** Request **
Set down a faithful copy of every record below, with no images.

Text-based design files:

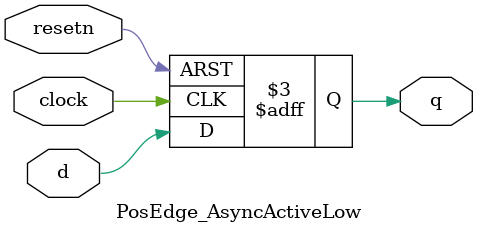
<source format=v>
`timescale 1ns / 1ps
`default_nettype none

module top(SW, LEDR); 
	input[9:0]SW;
	output[9:0]LEDR;

	PosEdge_AsyncActiveLow u0(SW[0], SW[9], SW[1], LEDR[0]);

endmodule

module PosEdge_AsyncActiveLow(d, clock, resetn, q);
    input d, clock, resetn;
    output reg q;
	 
    always@(posedge clock, negedge resetn) 
        begin
            if (resetn == 1'b0)
                q <= 0; 
            else
                q <= d;
        end
endmodule

</source>
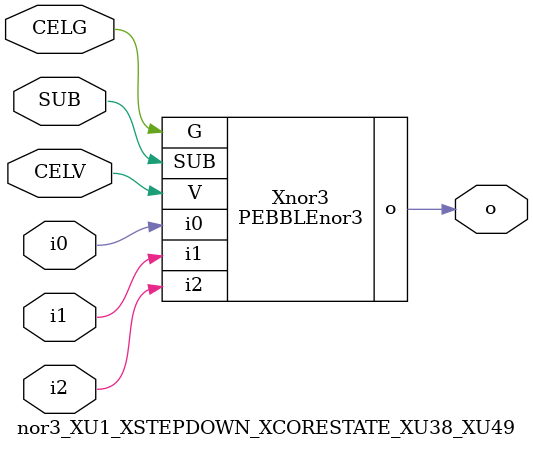
<source format=v>



module PEBBLEnor3 ( o, G, SUB, V, i0, i1, i2 );

  input i0;
  input V;
  input i2;
  input i1;
  input G;
  output o;
  input SUB;
endmodule

//Celera Confidential Do Not Copy nor3_XU1_XSTEPDOWN_XCORESTATE_XU38_XU49
//Celera Confidential Symbol Generator
//NOR3
module nor3_XU1_XSTEPDOWN_XCORESTATE_XU38_XU49 (CELV,CELG,i0,i1,i2,o,SUB);
input CELV;
input CELG;
input i0;
input i1;
input i2;
input SUB;
output o;

//Celera Confidential Do Not Copy nor3
PEBBLEnor3 Xnor3(
.V (CELV),
.i0 (i0),
.i1 (i1),
.i2 (i2),
.o (o),
.SUB (SUB),
.G (CELG)
);
//,diesize,PEBBLEnor3

//Celera Confidential Do Not Copy Module End
//Celera Schematic Generator
endmodule

</source>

** Solved problem **
<source format=v>
`timescale 1ns / 1ps
`default_nettype none

module top(SW, LEDR); 
	input[9:0]SW;
	output[9:0]LEDR;

	PosEdge_AsyncActiveLow u0(SW[0], SW[9], SW[1], LEDR[0]);

endmodule

module PosEdge_AsyncActiveLow(d, clock, resetn, q);
    input d, clock, resetn;
    output reg q;
	 
    always@(posedge clock, negedge resetn) 
        begin
            if (resetn == 1'b0)
                q <= 0; 
            else
                q <= d;
        end
endmodule

</source>
<source format=v>



module PEBBLEnor3 ( o, G, SUB, V, i0, i1, i2 );

  input i0;
  input V;
  input i2;
  input i1;
  input G;
  output o;
  input SUB;
endmodule

//Celera Confidential Do Not Copy nor3_XU1_XSTEPDOWN_XCORESTATE_XU38_XU49
//Celera Confidential Symbol Generator
//NOR3
module nor3_XU1_XSTEPDOWN_XCORESTATE_XU38_XU49 (CELV,CELG,i0,i1,i2,o,SUB);
input CELV;
input CELG;
input i0;
input i1;
input i2;
input SUB;
output o;

//Celera Confidential Do Not Copy nor3
PEBBLEnor3 Xnor3(
.V (CELV),
.i0 (i0),
.i1 (i1),
.i2 (i2),
.o (o),
.SUB (SUB),
.G (CELG)
);
//,diesize,PEBBLEnor3

//Celera Confidential Do Not Copy Module End
//Celera Schematic Generator
endmodule

</source>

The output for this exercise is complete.